:: DATA
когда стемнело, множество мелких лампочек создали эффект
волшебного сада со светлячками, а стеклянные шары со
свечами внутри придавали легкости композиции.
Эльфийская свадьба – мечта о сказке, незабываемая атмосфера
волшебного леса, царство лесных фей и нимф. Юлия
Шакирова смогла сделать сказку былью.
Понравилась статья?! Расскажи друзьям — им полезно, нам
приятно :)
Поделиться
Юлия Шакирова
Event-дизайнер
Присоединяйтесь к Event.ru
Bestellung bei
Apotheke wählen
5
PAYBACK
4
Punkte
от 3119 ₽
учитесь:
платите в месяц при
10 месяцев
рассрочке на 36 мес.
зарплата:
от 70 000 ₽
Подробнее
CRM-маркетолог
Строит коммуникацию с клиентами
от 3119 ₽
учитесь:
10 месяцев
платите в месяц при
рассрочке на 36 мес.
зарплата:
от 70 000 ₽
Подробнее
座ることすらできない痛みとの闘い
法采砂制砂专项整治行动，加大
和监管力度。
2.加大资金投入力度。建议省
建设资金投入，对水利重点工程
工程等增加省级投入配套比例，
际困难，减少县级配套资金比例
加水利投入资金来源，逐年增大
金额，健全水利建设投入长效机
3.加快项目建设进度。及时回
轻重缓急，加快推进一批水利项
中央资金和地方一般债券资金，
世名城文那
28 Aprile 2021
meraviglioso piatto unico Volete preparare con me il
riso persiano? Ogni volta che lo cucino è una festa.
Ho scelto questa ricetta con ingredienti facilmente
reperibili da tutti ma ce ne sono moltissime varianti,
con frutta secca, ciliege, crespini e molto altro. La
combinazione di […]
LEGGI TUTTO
::::
:: DATA
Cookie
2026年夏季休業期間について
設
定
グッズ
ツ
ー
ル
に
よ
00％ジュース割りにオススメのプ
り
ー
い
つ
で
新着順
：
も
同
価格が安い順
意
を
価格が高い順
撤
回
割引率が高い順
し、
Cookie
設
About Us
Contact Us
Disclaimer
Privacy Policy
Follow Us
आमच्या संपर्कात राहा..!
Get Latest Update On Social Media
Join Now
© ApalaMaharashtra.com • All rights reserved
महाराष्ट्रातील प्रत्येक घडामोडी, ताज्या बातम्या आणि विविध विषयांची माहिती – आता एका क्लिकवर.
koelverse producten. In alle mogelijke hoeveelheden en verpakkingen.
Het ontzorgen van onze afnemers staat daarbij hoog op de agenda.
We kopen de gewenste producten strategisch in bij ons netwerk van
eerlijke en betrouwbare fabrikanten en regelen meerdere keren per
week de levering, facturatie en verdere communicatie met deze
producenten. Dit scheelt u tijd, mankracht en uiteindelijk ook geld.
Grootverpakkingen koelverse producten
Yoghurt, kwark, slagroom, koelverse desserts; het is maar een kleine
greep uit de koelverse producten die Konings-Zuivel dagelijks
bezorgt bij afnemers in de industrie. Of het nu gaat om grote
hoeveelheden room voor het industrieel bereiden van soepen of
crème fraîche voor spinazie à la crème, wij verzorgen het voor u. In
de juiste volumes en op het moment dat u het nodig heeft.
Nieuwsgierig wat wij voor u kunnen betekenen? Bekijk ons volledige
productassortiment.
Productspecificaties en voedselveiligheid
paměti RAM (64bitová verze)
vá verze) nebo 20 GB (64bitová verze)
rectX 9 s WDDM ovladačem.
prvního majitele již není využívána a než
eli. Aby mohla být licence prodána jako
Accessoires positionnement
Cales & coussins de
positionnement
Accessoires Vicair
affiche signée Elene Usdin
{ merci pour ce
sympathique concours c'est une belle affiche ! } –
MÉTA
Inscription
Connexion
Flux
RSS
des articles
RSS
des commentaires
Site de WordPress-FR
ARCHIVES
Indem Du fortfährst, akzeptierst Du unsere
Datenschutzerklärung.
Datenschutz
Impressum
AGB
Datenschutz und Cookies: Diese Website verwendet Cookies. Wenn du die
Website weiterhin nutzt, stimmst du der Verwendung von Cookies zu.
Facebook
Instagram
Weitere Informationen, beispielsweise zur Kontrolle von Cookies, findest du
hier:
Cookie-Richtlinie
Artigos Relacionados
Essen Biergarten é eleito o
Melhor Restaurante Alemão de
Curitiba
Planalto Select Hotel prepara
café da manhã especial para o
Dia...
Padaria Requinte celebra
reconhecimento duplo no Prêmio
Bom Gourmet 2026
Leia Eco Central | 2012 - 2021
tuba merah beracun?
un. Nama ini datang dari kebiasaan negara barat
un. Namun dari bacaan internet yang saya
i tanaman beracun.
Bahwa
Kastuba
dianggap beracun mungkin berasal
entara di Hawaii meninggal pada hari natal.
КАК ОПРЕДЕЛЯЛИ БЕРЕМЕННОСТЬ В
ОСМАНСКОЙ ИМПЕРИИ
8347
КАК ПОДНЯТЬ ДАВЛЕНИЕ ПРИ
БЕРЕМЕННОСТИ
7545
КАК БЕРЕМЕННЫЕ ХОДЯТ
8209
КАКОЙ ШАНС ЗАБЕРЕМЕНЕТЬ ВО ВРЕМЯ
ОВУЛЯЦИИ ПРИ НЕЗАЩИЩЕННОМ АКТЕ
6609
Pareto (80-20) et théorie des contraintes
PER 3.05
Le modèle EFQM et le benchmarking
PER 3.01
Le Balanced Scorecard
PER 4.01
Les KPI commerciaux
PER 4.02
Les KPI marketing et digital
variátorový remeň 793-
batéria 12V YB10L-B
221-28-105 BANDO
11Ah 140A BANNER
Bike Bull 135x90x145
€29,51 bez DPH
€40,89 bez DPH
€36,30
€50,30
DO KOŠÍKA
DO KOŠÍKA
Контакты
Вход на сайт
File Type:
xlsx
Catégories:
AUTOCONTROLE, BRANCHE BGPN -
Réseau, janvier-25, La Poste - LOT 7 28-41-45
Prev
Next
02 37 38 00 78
::::
EXERCISE PROMPT: Retype the portion of the data above that starts on the line with "un. Namun dari bacaan internet yang saya" and finishes on the line with "Pareto (80-20) et théorie des contraintes", including both of those lines.

SOLVED PROBLEM:
un. Namun dari bacaan internet yang saya
i tanaman beracun.
Bahwa
Kastuba
dianggap beracun mungkin berasal
entara di Hawaii meninggal pada hari natal.
КАК ОПРЕДЕЛЯЛИ БЕРЕМЕННОСТЬ В
ОСМАНСКОЙ ИМПЕРИИ
8347
КАК ПОДНЯТЬ ДАВЛЕНИЕ ПРИ
БЕРЕМЕННОСТИ
7545
КАК БЕРЕМЕННЫЕ ХОДЯТ
8209
КАКОЙ ШАНС ЗАБЕРЕМЕНЕТЬ ВО ВРЕМЯ
ОВУЛЯЦИИ ПРИ НЕЗАЩИЩЕННОМ АКТЕ
6609
Pareto (80-20) et théorie des contraintes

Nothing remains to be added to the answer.